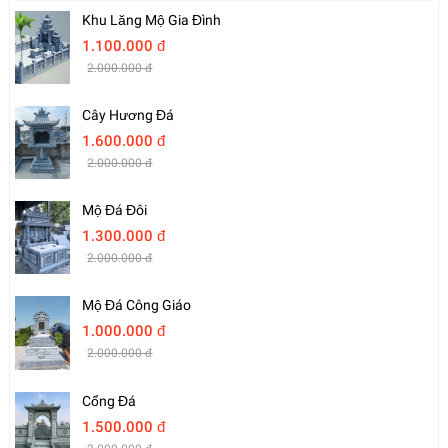
Khu Lăng Mộ Gia Đình
1.100.000 đ
2.000.000 đ
Cây Hương Đá
1.600.000 đ
2.000.000 đ
Mộ Đá Đôi
1.300.000 đ
2.000.000 đ
Mộ Đá Công Giáo
1.000.000 đ
2.000.000 đ
Cổng Đá
1.500.000 đ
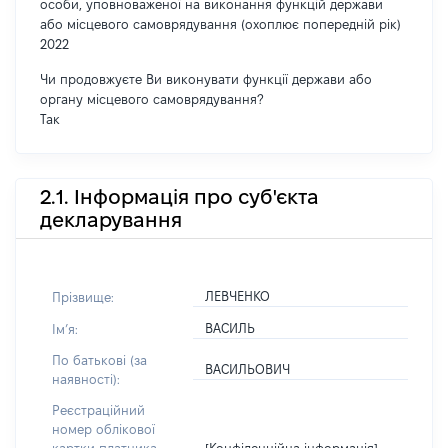
особи, уповноваженої на виконання функцій держави
або місцевого самоврядування (охоплює попередній рік)
2022
Чи продовжуєте Ви виконувати функції держави або
органу місцевого самоврядування?
Так
2.1. Інформація про суб'єкта
декларування
ЛЕВЧЕНКО
Прізвище:
ВАСИЛЬ
Імʼя:
По батькові (за
ВАСИЛЬОВИЧ
наявності):
Реєстраційний
номер облікової
[Конфіденційна інформація]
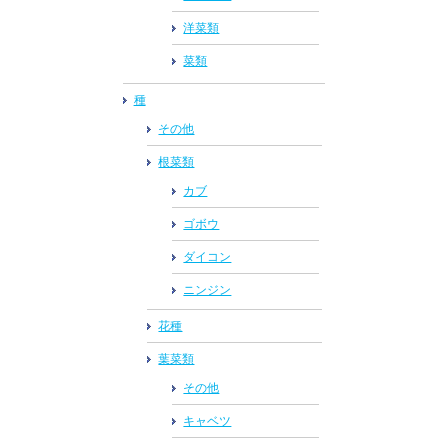
洋菜類
菜類
種
その他
根菜類
カブ
ゴボウ
ダイコン
ニンジン
花種
葉菜類
その他
キャベツ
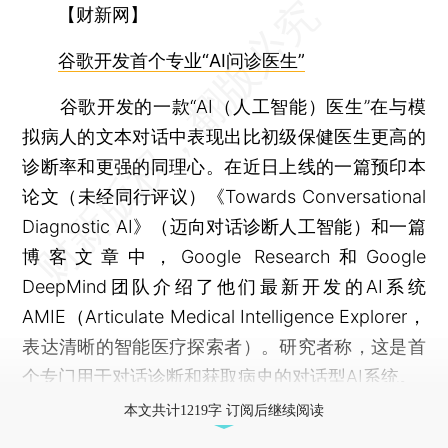
【财新网】
谷歌开发首个专业“AI问诊医生”
谷歌开发的一款“AI（人工智能）医生”在与模
拟病人的文本对话中表现出比初级保健医生更高的
诊断率和更强的同理心。在近日上线的一篇预印本
论文（未经同行评议）《Towards Conversational
Diagnostic AI》（迈向对话诊断人工智能）和一篇
博客文章中，Google Research和Google
DeepMind团队介绍了他们最新开发的AI系统
AMIE（Articulate Medical Intelligence Explorer，
表达清晰的智能医疗探索者）。研究者称，这是首
个专门用于对话诊断和获取病史的对话型AI系统。
本文共计1219字 订阅后继续阅读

What you need to do. The lines above that hold the word "держави" are the ones to copy.

Response area.
особи, уповноваженої на виконання функцій держави
Чи продовжуєте Ви виконувати функції держави або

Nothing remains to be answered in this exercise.